Tim Parks works as a cook at the Bean Depot in Port Charlotte. If you ask him about his dad, he can’t help but smile.
“My dad and I were best friends. It was just a very special relationship, Lisa. Just a very special relationship,” said Tim.
But it would come to an end the day his dad died from a brain aneurysm. The sudden death of his father took an emotional toll on Tim.
“It put me in a tailspin. It really did,” he said.
Fast forward several years later. Tim was hosting a football watch party at his home at the time in Georgia.
Tim explained, “Long story short, we had a backup.”
So Tim went outside in the cold to fix it. Unfortunately, it didn’t go as planned and he ended up having to grab the garden hose to clean himself off.
“Well in the meantime, I was freezing! We’re talking cold water, it was cold outside. I mean, it was cold,” said Tim.
In order to warm up, Tim took a REALLY hot shower. But the sudden extreme change in temperatures stopped his heart.
Tim explained, “I know the paramedics said that I was clinically dead when they arrived.”

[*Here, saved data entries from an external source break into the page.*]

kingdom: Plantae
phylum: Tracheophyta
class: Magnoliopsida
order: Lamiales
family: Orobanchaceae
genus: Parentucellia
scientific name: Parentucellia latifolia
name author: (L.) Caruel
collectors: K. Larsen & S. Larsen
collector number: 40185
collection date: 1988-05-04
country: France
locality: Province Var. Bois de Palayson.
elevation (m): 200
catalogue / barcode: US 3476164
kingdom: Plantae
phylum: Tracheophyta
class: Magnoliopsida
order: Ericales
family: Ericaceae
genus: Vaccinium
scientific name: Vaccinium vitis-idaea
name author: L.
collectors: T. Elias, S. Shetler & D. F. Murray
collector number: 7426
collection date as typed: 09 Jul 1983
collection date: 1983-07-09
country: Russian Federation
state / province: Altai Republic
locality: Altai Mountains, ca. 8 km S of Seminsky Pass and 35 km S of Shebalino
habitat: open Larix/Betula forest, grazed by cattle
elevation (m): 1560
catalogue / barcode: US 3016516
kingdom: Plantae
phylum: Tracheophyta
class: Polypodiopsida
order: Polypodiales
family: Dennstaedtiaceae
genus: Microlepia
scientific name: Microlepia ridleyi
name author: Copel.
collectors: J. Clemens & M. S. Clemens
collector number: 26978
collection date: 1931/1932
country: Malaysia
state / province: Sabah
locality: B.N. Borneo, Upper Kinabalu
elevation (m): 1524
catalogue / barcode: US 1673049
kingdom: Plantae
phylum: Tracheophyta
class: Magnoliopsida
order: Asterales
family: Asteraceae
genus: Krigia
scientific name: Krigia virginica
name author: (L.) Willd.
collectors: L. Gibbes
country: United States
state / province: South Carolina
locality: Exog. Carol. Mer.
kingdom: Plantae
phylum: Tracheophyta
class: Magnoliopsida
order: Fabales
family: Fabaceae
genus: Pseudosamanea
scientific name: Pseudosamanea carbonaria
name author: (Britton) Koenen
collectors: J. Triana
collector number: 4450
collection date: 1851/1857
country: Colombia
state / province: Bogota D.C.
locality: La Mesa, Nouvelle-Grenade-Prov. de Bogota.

During the 3 1/2 minutes before paramedics were able to revive Tim, something unexplainable happened.
“I have been to some very serene places and none of them have ever been as peaceful as that was,” said Tim. “It was a bright light. It was like a cloud, like a fog and it was suspended.”
And then his dad appeared.
Tim explained, “I saw him as clear as I’m looking at you right now. He put his hand up and said (head shaking) and he turned around and went back into the cloud.”
Potential new research is revealing what might happen to our brain during our final moments.
When scientists recorded the brainwaves of a dying man, he appeared to go through a sudden flash of memories seconds before and after his heart stopped beating, suggesting we may experience a flood of memories when we die.
“This is not that unusual. We capture those EEGs on a regular basis.”
Dr. Selim Benbadis is the director of the USF and Tampa General Hospital EEG laboratories and when asked about this particular study, he said this: “It’s an interesting speculation and I’m all for researching this further but at this point the EEG, which is a great test, and the test with which I make a living if you will, is not set up to tell us what people are thinking or dreaming.”
While Dr. Benbadis says while this particular case romanticizes the EEG readings of a dying man, he DOES say this when it comes to near-death experiences.
“There is more we don’t know than things we know. So we keep an open mind,” said Dr. Benbadis.
As for Tim, while science might not be able to explain what he experienced during those 3 1/2 minutes when he was clinically dead, he says he now knows what to expect when it IS his time.
“It gives me hope that I know when my day does come, that it’s not going to be anything but peaceful,” said Tim.